*DIRECTIONS*
Print every entry exactly once more, omitting each picture.

*EXTRACTED RECORDS*
++++++++

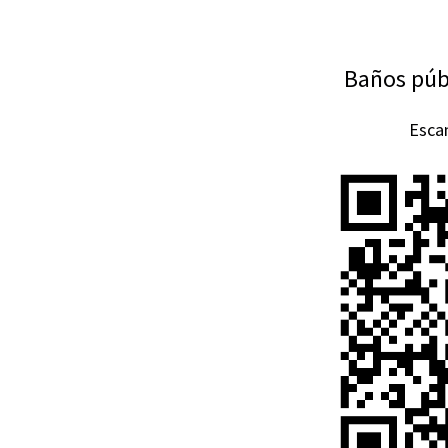
Baños púb
Esca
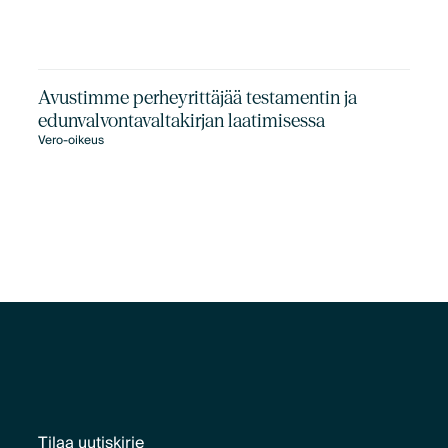
Avustimme perheyrittäjää testamentin ja
edunvalvontavaltakirjan laatimisessa
Vero-oikeus
Tilaa uutiskirje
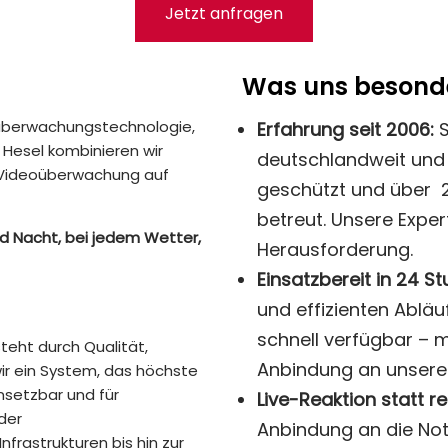
Jetzt anfragen
Was uns besond
oüberwachungstechnologie,
Erfahrung seit 2006:
S
n Hesel kombinieren wir
deutschlandweit und 
m Videoüberwachung auf
geschützt und über 2
betreut. Unsere Exper
und Nacht, bei jedem Wetter,
Herausforderung.
Einsatzbereit in 24 S
und effizienten Ablä
schnell verfügbar – m
teht durch Qualität,
Anbindung an unsere
wir ein System, das höchste
insetzbar und für
Live-Reaktion statt r
der
Anbindung an die Notr
frastrukturen bis hin zur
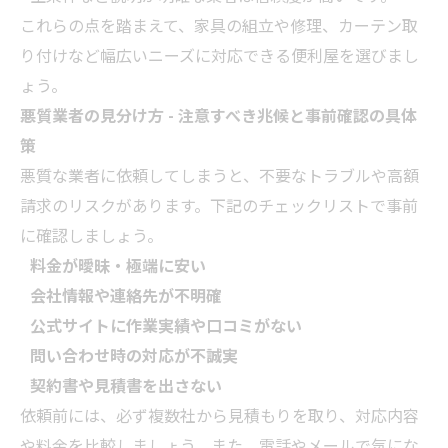
これらの点を踏まえて、家具の組立や修理、カーテン取
り付けなど幅広いニーズに対応できる便利屋を選びまし
ょう。
悪質
業者
の見分け方 - 注意すべき兆候と事前確認の具体
策
悪質な
業者
に依頼してしまうと、不要なトラブルや高額
請求のリスクがあります。下記のチェックリストで事前
に確認しましょう。
料金が曖昧・極端に安い
会社情報や連絡先が不明確
公式サイトに作業実績や口コミがない
問い合わせ時の対応が不誠実
契約書や見積書を出さない
依頼前には、必ず複数社から見積もりを取り、対応内容
や料金を比較しましょう。また、電話やメールで気にな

++++++++

*RESPONSE BELOW*
Baños púb
Esca
Avustimme perheyrittäjää testamentin ja
edunvalvontavaltakirjan laatimisessa
Vero-oikeus
Tilaa uutiskirje
Jetzt anfragen
Was uns besond
oüberwachungstechnologie,
Erfahrung seit 2006:
S
n Hesel kombinieren wir
deutschlandweit und 
m Videoüberwachung auf
geschützt und über 2
betreut. Unsere Exper
und Nacht, bei jedem Wetter,
Herausforderung.
Einsatzbereit in 24 S
und effizienten Ablä
schnell verfügbar – m
teht durch Qualität,
Anbindung an unsere
wir ein System, das höchste
insetzbar und für
Live-Reaktion statt r
der
Anbindung an die Notr
frastrukturen bis hin zur
これらの点を踏まえて、家具の組立や修理、カーテン取
り付けなど幅広いニーズに対応できる便利屋を選びまし
ょう。
悪質
業者
の見分け方 - 注意すべき兆候と事前確認の具体
策
悪質な
業者
に依頼してしまうと、不要なトラブルや高額
請求のリスクがあります。下記のチェックリストで事前
に確認しましょう。
料金が曖昧・極端に安い
会社情報や連絡先が不明確
公式サイトに作業実績や口コミがない
問い合わせ時の対応が不誠実
契約書や見積書を出さない
依頼前には、必ず複数社から見積もりを取り、対応内容
や料金を比較しましょう。また、電話やメールで気にな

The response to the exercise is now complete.